Exercise prompt: From the records below, find each line with the string "Female" and copy it.

Entries provided:
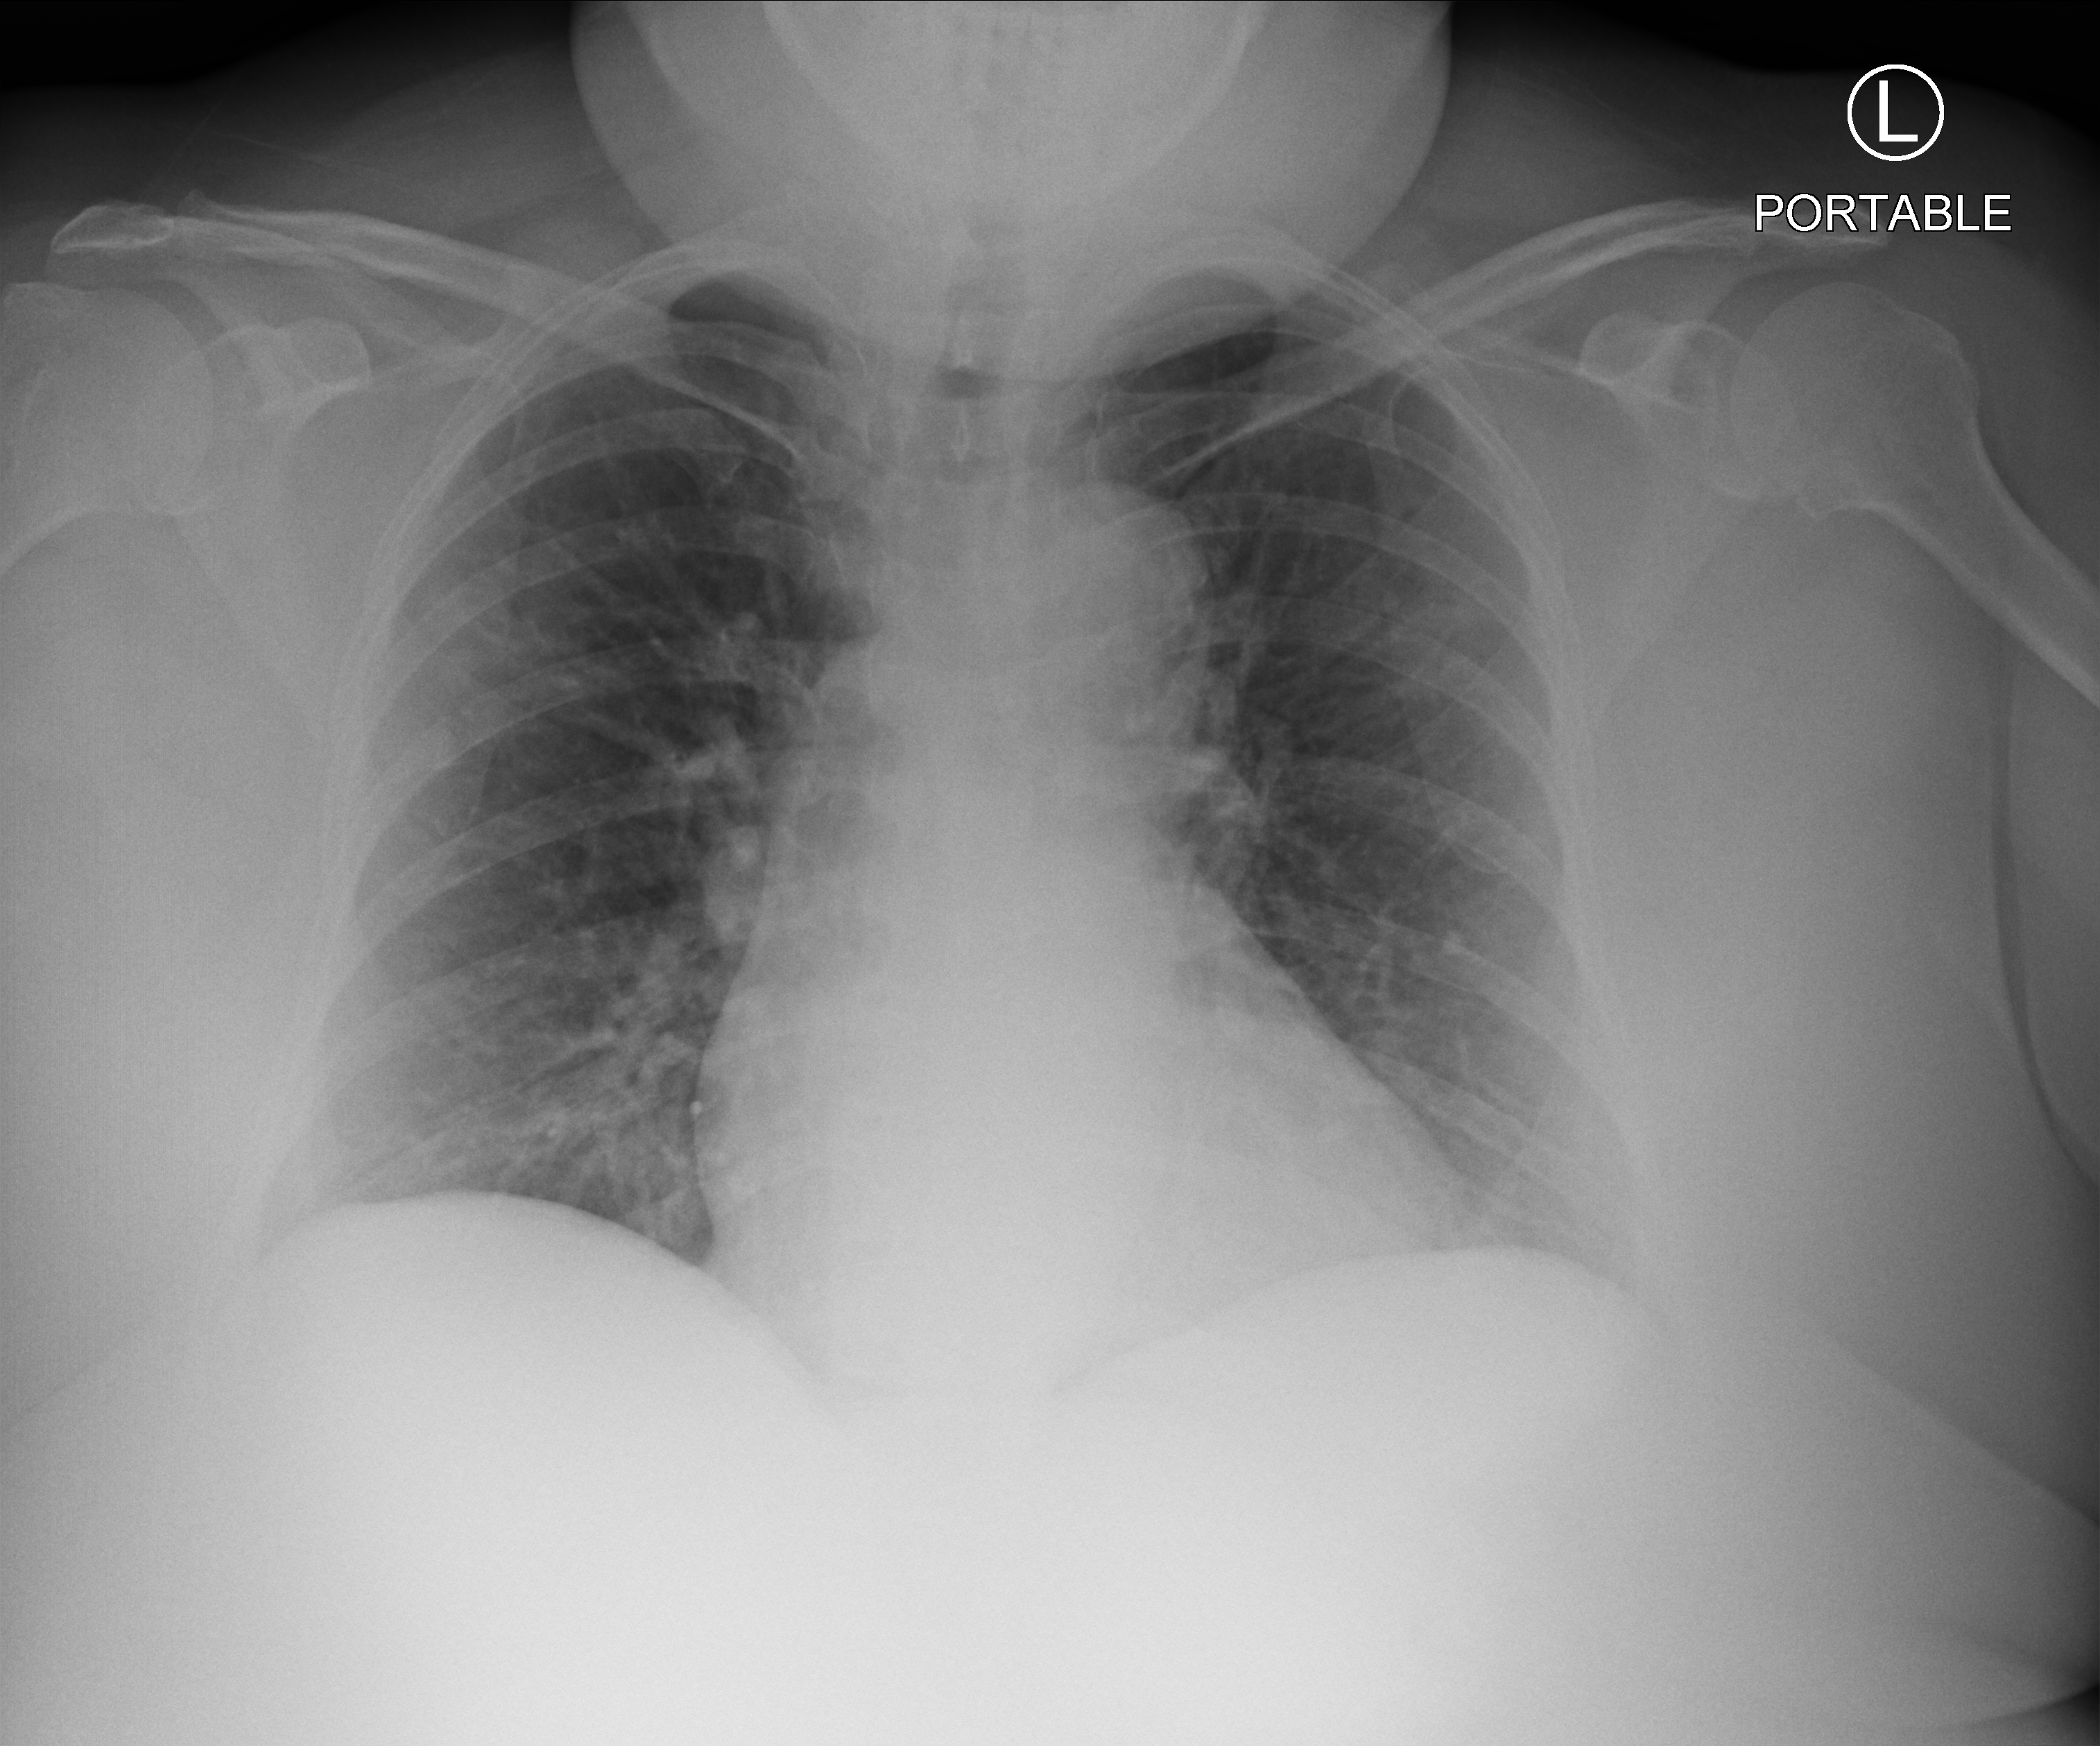
Bedside chest radiograph (computed radiography); anteroposterior (AP) projection. Female patient hospitalised with COVID-19, age 18–59 years.
Hospital-stay facts (about this admission, not read from this image; timing relative to this image not recorded):
- chronic kidney disease (admission record): no
- smoking status (admission record): never
- mechanically ventilated during this hospital stay: no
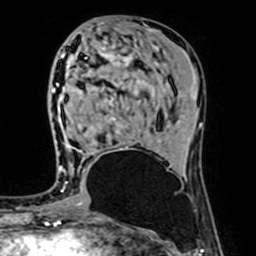
Breast MRI (dynamic contrast-enhanced), one axial slice. Slice 31 of 64 in the series (ordered by position). Cropped to one breast. Dynamic contrast-enhanced series, time point 2 of 7 at this slice position (early post-contrast). 1.5 T. TE 2.6 ms, TR 5.2 ms. 2.5 mm slice thickness. 256 × 256 image matrix, field of view 160 × 160 mm. Female patient.
Outlined on this slice (semi-automatic segmentation, software-assisted and operator-edited):
- enhancing-tissue mask used for the functional tumour volume (all voxels passing the contrast-enhancement thresholds inside the analysis volume; usually the tumour): bounding box <61,54,122,169> (left, top, right, bottom; pixels)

Worked solution:
Bedside chest radiograph (computed radiography); anteroposterior (AP) projection. Female patient hospitalised with COVID-19, age 18–59 years.
Breast MRI (dynamic contrast-enhanced), one axial slice. Slice 31 of 64 in the series (ordered by position). Cropped to one breast. Dynamic contrast-enhanced series, time point 2 of 7 at this slice position (early post-contrast). 1.5 T. TE 2.6 ms, TR 5.2 ms. 2.5 mm slice thickness. 256 × 256 image matrix, field of view 160 × 160 mm. Female patient.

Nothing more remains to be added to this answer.